Hi,
I have a Netgate 6100, where WAN 1 is my local ISP, and WAN 2 is set to Starlink. Starlink is setup in bypass mode.
I have setup WAN failover so when my local ISP goes out it will use Starlink, but as of recently i’ve been having some issues with this setup. All gateway kill states are set to the default values and have setup a monitor ip for both WAN (local ISP) and WAN2 (Starlink). For each VLAN, under firewall rules, I have explicitly selected the WAN failover group.
When Starlink goes down, which it seems to do frequently, but my local ISP is up and running, i lose all access to the firewall and all local devices. The only thing that brings everything back up is to pull the power plug on the 6100 so that it reboots.
Is anyone else having this issue or anyone able to point me in the right direciton.
To add more info - when WAN 1 fails, then everything does shift to WAN 2, and when WAN 1 is back, everything will start using WAN 1 again - so it all works.
The following are the errors i get in system logs when this happens:
I don’t use the Member Down trigger level. I use the High Packet Loss or High Latency. I think when you set it to member down it is expecting the physical interface to be down. I could be wrong.
I used to use High packet Loss or High Latency, but my Local Internet would fluctuate sometimes and would keep trying to switch when this happens and was causing issues. So I had to put it to Member down.
This did not work. I still lose access to the firewall, and local devices lose ip addresses when WAN2 fails or gets removed from the WAN_Failover gateway group.
On the gateways, what are the monitor ip settings for the starlink ? It should be an external dns server and different to the other wan setting
When you say I lose access to the firewall , please expand. Losing connection on the wan , should not affect local machines just internet access - machines should still be able to access internal lan devices
Are the devices getting the correct ip address from the correct network ?
Hi,
Each WAN has different monitor ips, 1.1.1.1 for WAN1 and 8.8.8.8 for WAN2 (Starlink).

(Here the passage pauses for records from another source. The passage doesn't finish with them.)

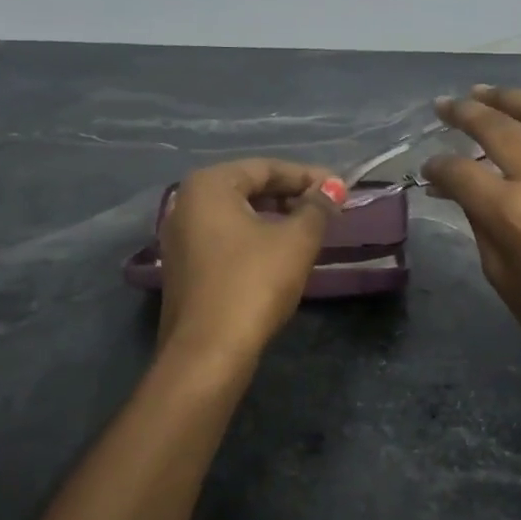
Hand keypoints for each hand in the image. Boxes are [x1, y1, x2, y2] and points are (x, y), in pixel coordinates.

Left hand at [157, 158, 345, 360]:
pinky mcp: (183, 267)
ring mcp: (179, 237)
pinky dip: (255, 238)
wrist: (209, 351)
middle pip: (248, 188)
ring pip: (237, 215)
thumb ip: (317, 208)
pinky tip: (280, 253)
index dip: (308, 177)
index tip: (341, 190)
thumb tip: (332, 188)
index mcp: (209, 186)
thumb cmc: (254, 283)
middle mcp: (186, 203)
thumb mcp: (296, 241)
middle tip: (327, 209)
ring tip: (310, 230)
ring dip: (275, 218)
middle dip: (290, 196)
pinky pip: (225, 238)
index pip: (267, 168)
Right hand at [422, 85, 520, 392]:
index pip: (460, 171)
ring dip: (509, 95)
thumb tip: (452, 187)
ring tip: (486, 93)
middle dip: (463, 112)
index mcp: (512, 214)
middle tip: (445, 107)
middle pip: (497, 127)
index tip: (429, 168)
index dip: (436, 165)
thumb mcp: (498, 274)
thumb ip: (476, 220)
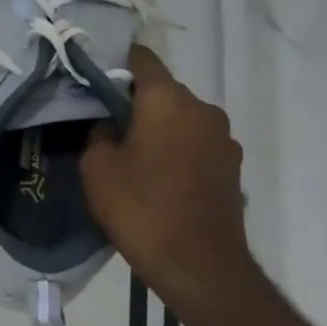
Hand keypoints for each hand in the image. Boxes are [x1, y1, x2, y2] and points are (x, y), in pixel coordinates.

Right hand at [80, 43, 255, 308]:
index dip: (115, 62)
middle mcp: (203, 109)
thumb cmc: (140, 208)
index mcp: (168, 100)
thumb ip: (100, 132)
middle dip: (135, 102)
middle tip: (106, 125)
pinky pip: (196, 144)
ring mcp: (224, 139)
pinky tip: (158, 178)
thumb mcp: (97, 166)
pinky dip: (177, 151)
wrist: (198, 267)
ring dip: (158, 128)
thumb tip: (112, 124)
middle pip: (162, 91)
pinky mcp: (232, 167)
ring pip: (181, 119)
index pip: (141, 59)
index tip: (94, 77)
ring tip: (132, 156)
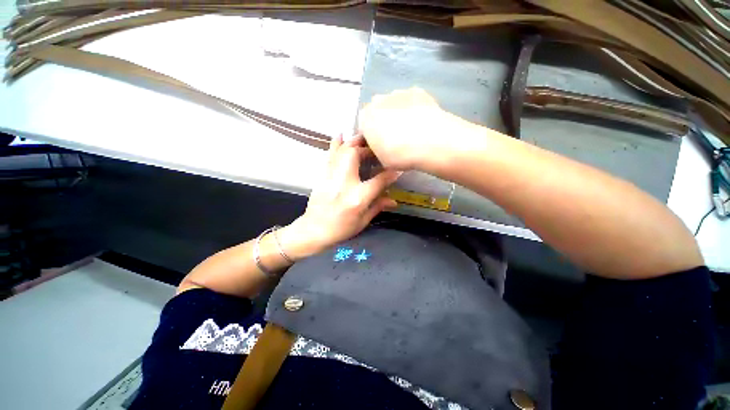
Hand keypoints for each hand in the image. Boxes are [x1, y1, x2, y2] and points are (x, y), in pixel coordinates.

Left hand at [279, 134, 399, 259]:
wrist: (313, 230)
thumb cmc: (341, 229)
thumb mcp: (362, 221)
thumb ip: (378, 206)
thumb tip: (394, 201)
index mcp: (357, 198)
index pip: (378, 181)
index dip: (390, 174)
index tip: (397, 168)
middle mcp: (344, 184)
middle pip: (355, 156)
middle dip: (367, 149)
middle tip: (376, 149)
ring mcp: (331, 178)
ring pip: (341, 152)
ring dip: (353, 142)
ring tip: (363, 137)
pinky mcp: (323, 176)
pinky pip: (330, 156)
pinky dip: (335, 144)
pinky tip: (340, 135)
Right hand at [357, 88, 469, 169]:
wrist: (428, 142)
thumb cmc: (398, 155)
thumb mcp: (381, 160)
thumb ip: (376, 150)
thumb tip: (379, 147)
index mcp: (365, 118)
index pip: (363, 127)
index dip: (371, 138)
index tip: (379, 147)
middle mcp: (378, 101)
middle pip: (377, 112)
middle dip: (382, 123)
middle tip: (394, 139)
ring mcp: (398, 93)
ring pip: (394, 105)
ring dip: (397, 115)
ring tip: (410, 131)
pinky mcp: (417, 91)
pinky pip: (411, 101)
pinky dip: (413, 109)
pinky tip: (421, 122)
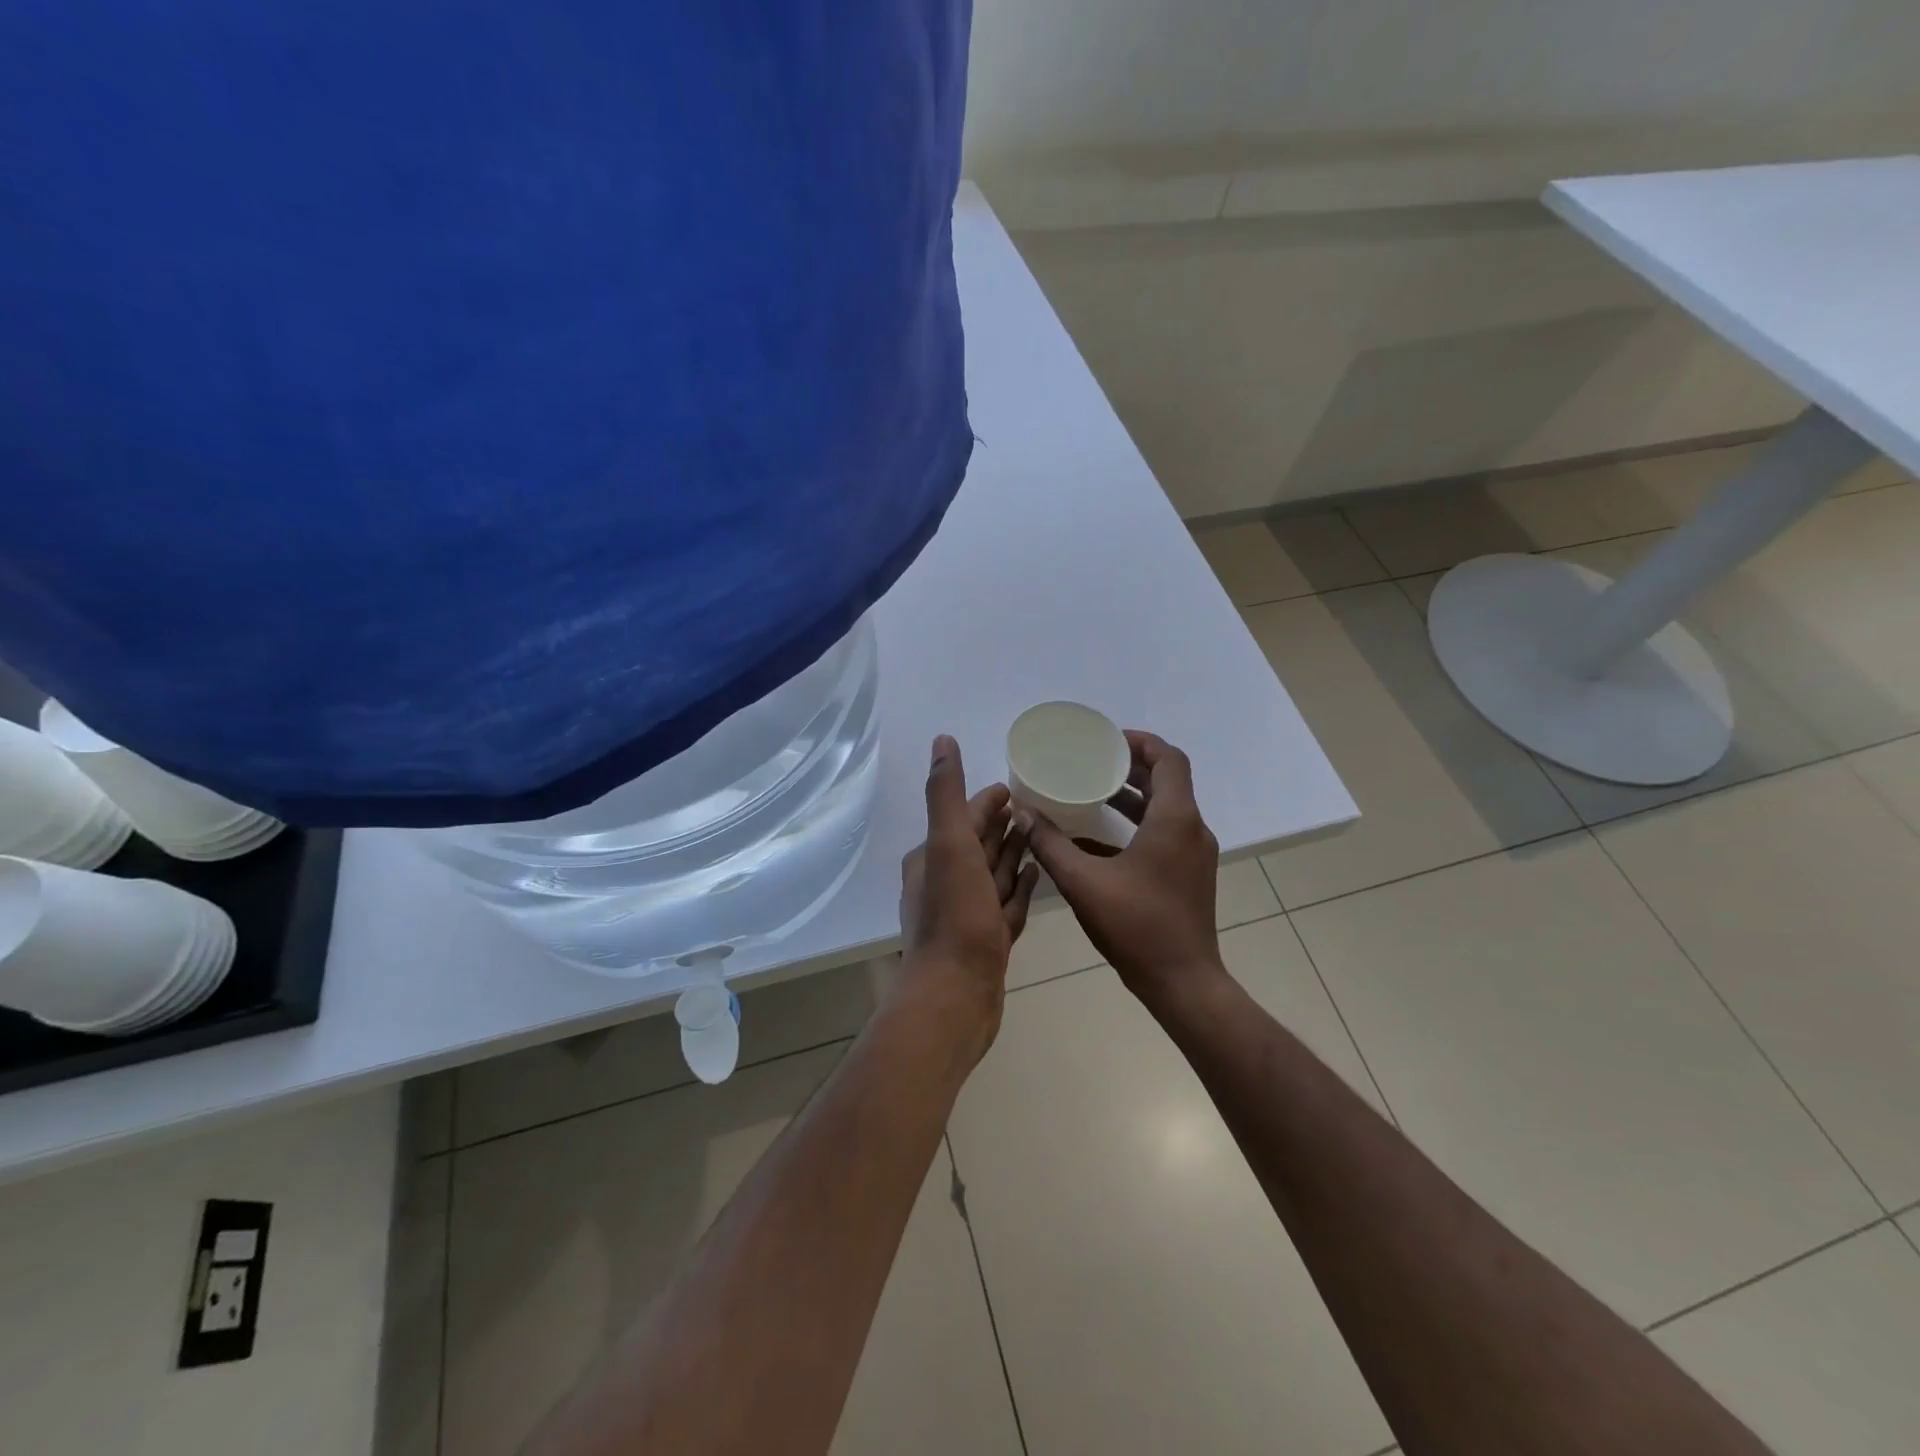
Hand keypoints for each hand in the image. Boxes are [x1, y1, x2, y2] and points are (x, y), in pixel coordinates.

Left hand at [897, 735, 1038, 1061]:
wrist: (956, 995)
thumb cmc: (955, 915)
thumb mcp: (948, 844)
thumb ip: (944, 793)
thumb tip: (942, 740)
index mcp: (932, 858)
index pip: (963, 818)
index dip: (987, 801)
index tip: (1015, 786)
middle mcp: (945, 883)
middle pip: (979, 843)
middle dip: (1002, 824)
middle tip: (1037, 805)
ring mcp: (968, 914)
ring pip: (995, 873)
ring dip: (1014, 853)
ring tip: (1042, 834)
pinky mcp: (988, 940)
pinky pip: (1008, 903)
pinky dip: (1021, 887)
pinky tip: (1040, 875)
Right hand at [1024, 731, 1222, 1011]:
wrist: (1182, 982)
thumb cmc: (1137, 927)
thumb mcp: (1083, 882)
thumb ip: (1050, 844)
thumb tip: (1022, 813)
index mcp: (1175, 820)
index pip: (1169, 759)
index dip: (1141, 742)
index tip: (1107, 740)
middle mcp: (1191, 829)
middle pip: (1167, 780)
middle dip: (1131, 766)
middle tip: (1092, 761)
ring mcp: (1193, 854)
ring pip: (1166, 808)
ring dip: (1133, 795)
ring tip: (1092, 790)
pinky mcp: (1189, 874)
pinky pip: (1164, 833)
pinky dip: (1136, 824)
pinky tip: (1098, 837)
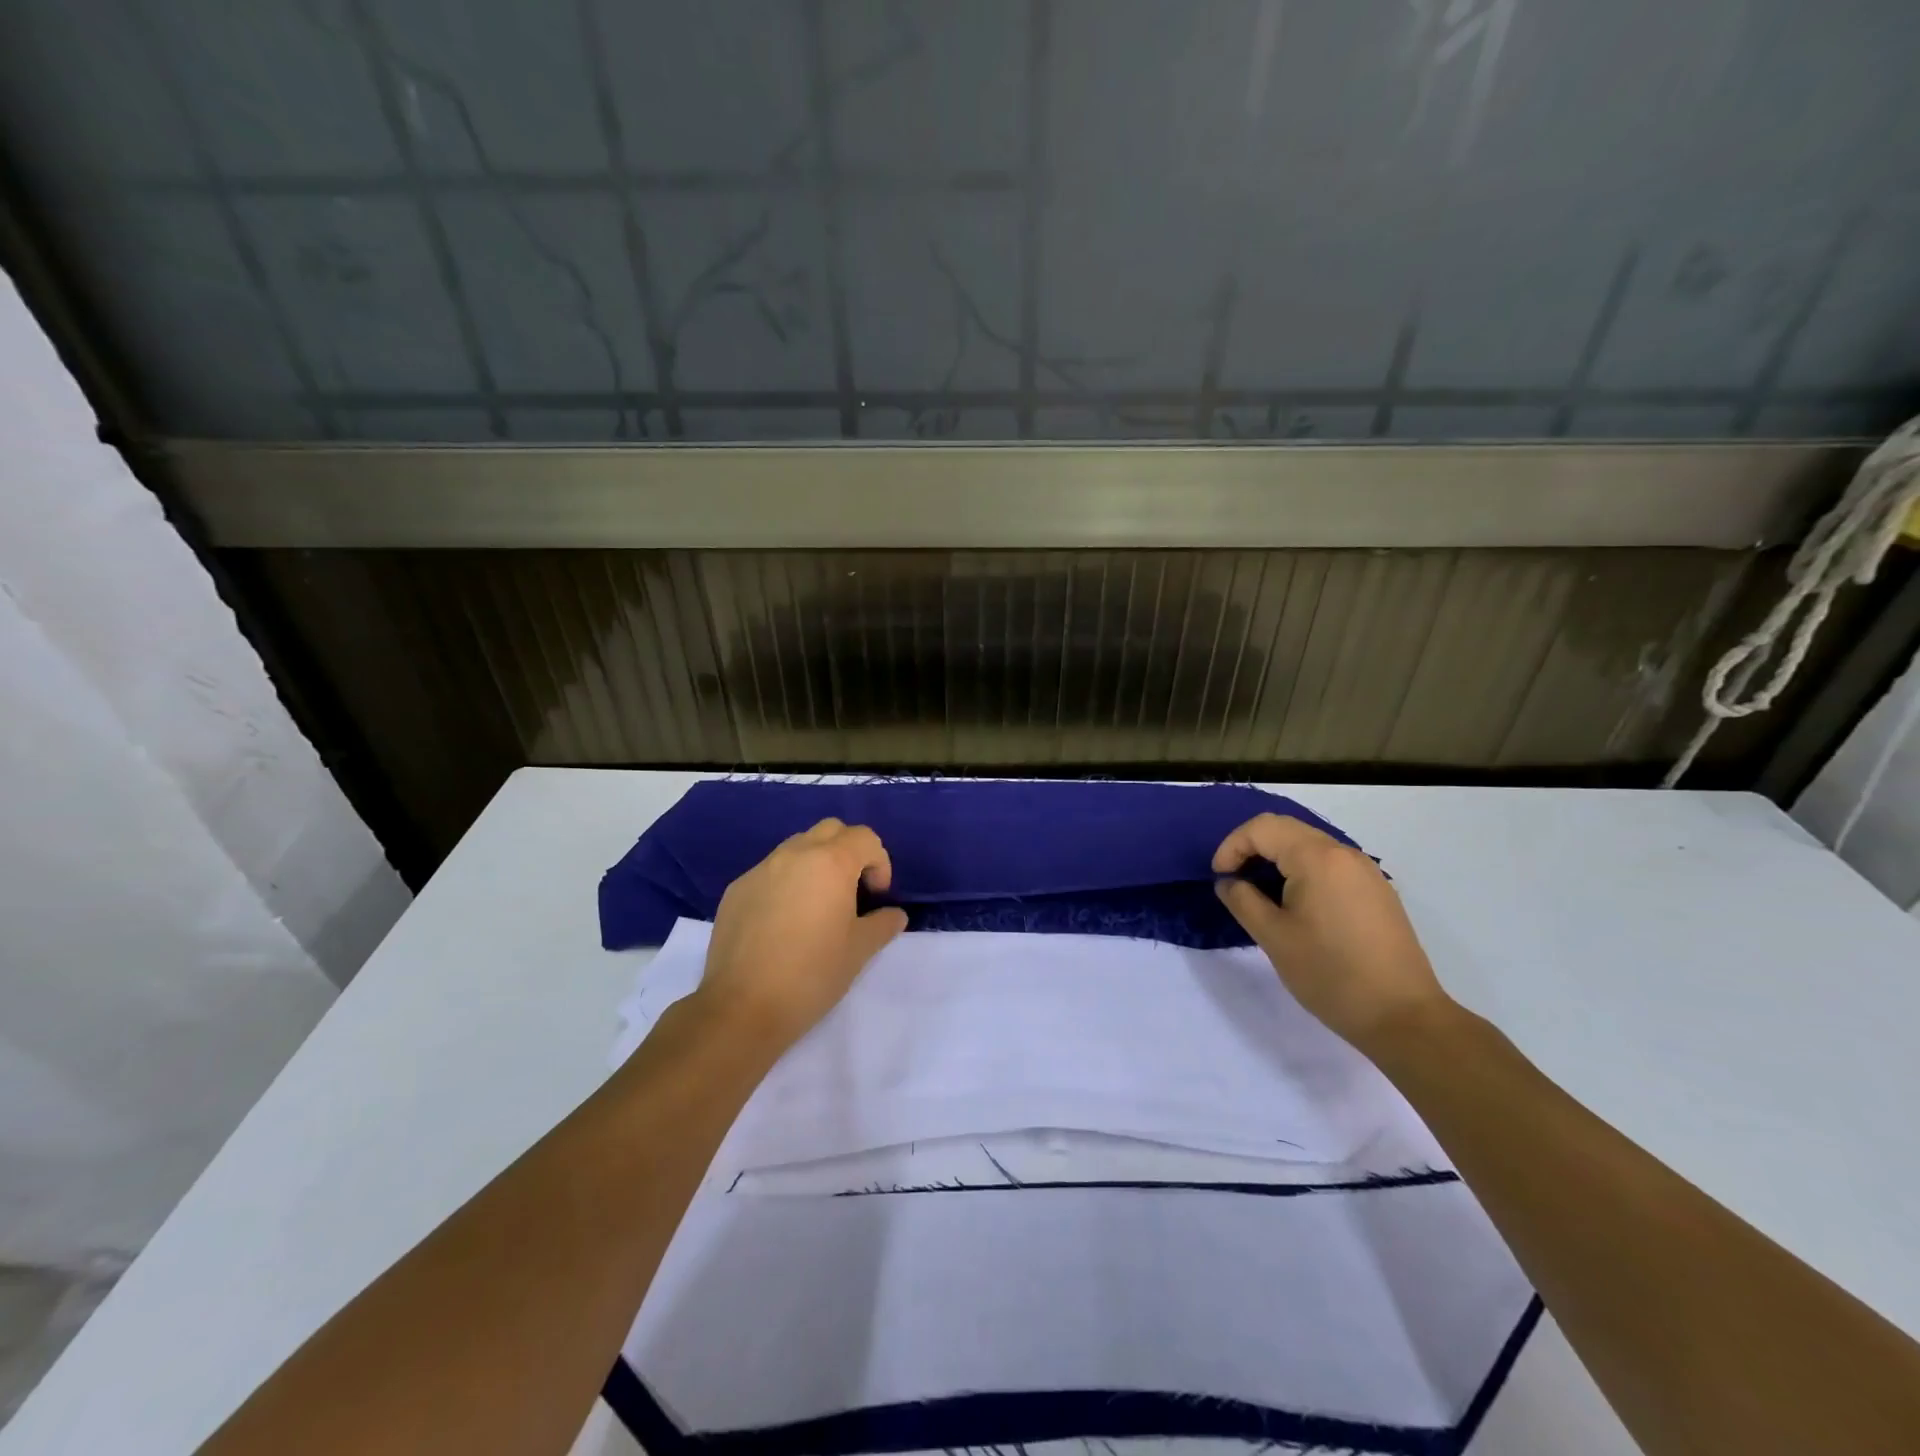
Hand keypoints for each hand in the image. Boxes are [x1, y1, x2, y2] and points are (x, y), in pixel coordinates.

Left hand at [695, 818, 908, 1052]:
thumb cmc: (812, 975)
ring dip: (816, 862)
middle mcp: (794, 854)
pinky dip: (787, 881)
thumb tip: (894, 914)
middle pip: (830, 830)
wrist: (742, 1007)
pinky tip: (784, 921)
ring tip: (817, 904)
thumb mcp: (859, 951)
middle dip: (848, 851)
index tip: (876, 896)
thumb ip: (883, 924)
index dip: (879, 862)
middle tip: (852, 890)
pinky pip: (770, 870)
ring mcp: (761, 869)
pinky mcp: (737, 889)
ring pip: (797, 846)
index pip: (864, 838)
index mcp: (830, 863)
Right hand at [1213, 814, 1454, 1051]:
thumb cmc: (1329, 973)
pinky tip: (1297, 905)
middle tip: (1234, 880)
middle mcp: (1344, 854)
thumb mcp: (1273, 937)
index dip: (1232, 846)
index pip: (1262, 828)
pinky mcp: (1378, 892)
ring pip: (1310, 846)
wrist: (1402, 1017)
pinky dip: (1303, 871)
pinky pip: (1330, 865)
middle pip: (1287, 830)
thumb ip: (1242, 900)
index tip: (1220, 878)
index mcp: (1317, 858)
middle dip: (1252, 848)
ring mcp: (1366, 872)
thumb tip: (1229, 882)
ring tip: (1261, 893)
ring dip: (1278, 859)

So all devices do get proper IP addresses and are working, but when Starlink goes down (WAN2), something happens where i can’t reach the firewall nor any computers, and appletv home hub becomes unavailable from inside the network (on LAN). At this point i have to restart the firewall to get everything back up.
Interestingly, I can console into the 6100, and i see the normal menu’s and no errors. So it looks like the webui stops working.
As i mentioned previously, my appletv home hub becomes unavailable, and from my computer, i can’t access the pfsense webUI.
Also, when WAN goes down, it comes back up and no issues. I can access everything from inside my network, home hubs stay up and i am able to access the firewall webUI.
Regarding Starlink, i’ve read that Starlink renews the WAN ips every min or so, although they try to give out the same WAN ip. I have also added WAN2 to ignore DHCP leases from 192.168.100.1 which is Dishy’s IP address.
So before resetting Starlink and setting it up via a double nat. I use to have Service Watchdog monitor unbound, but I deleted it form Watchdog - i haven’t had the issue yet.
Is it bad to have Service Watchdog monitor unbound?
So this happened again, but WAN2 went down first and then WAN1 went down. All my devices lost their IP addresses. I know this because i looked at my computer and it had no ip address, and my unifi switches showed no ip address either.
I had to hard reboot the firewall to get things back up.
So I had the issue again, and was able to console into the system. I tried rebooting, and halting the system and it would not do either. Trying to look at logs via console didn’t show anything out of order.
Something weird, when consoled in WAN 2 or ix3, didn’t have an IP address, and since the system would not reboot or halt, it only came back up after i hard restarted it.
I had to physically unplug and replug in the 6100.
I’ve reset starlink and connected the 6100 to the starlink router so will see if this resolves the issue.
Wanted to provide an update. I reset Starlink and have pfsense connect to the router. So now the 6100 is double NAT’d and has a Private IP. It’s been stable and no issues.
I would prefer to use bypass mode, since the starlink router also broadcasts wifi, but its all stable now so will keep it this way for a while.